[WRITTEN TASK]
Copy the listing in full and exactly, omitting its images.

[EXERCISE DATA]
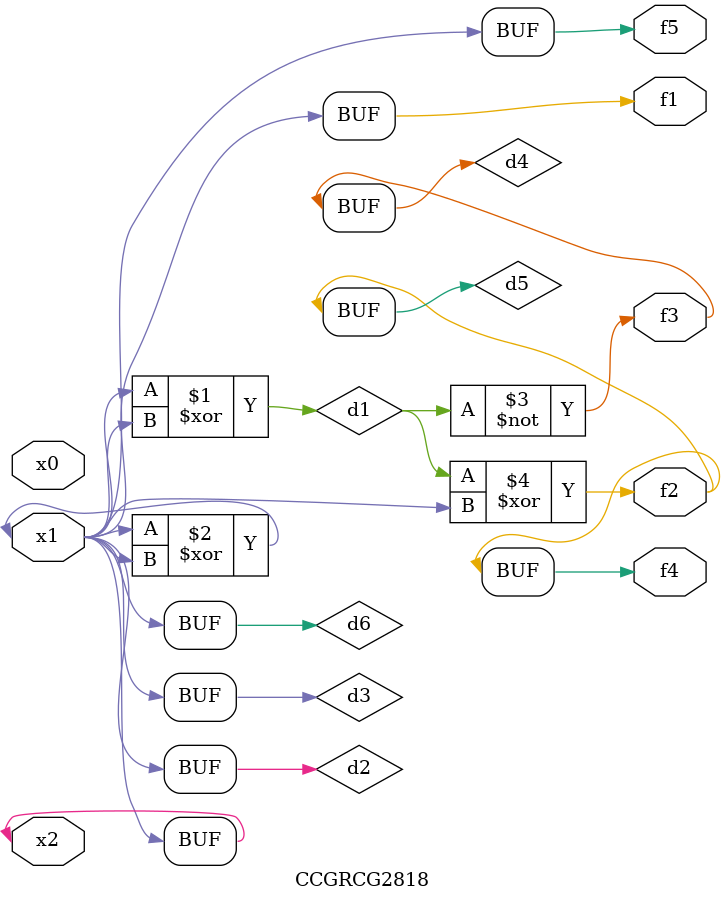
<source format=v>
module CCGRCG2818(
	input x0, x1, x2,
	output f1, f2, f3, f4, f5
);

	wire d1, d2, d3, d4, d5, d6;

	xor (d1, x1, x2);
	buf (d2, x1, x2);
	xor (d3, x1, x2);
	nor (d4, d1);
	xor (d5, d1, d2);
	buf (d6, d2, d3);
	assign f1 = d6;
	assign f2 = d5;
	assign f3 = d4;
	assign f4 = d5;
	assign f5 = d6;
endmodule

</source>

[ANSWER TO THE EXERCISE]
<source format=v>
module CCGRCG2818(
	input x0, x1, x2,
	output f1, f2, f3, f4, f5
);

	wire d1, d2, d3, d4, d5, d6;

	xor (d1, x1, x2);
	buf (d2, x1, x2);
	xor (d3, x1, x2);
	nor (d4, d1);
	xor (d5, d1, d2);
	buf (d6, d2, d3);
	assign f1 = d6;
	assign f2 = d5;
	assign f3 = d4;
	assign f4 = d5;
	assign f5 = d6;
endmodule

</source>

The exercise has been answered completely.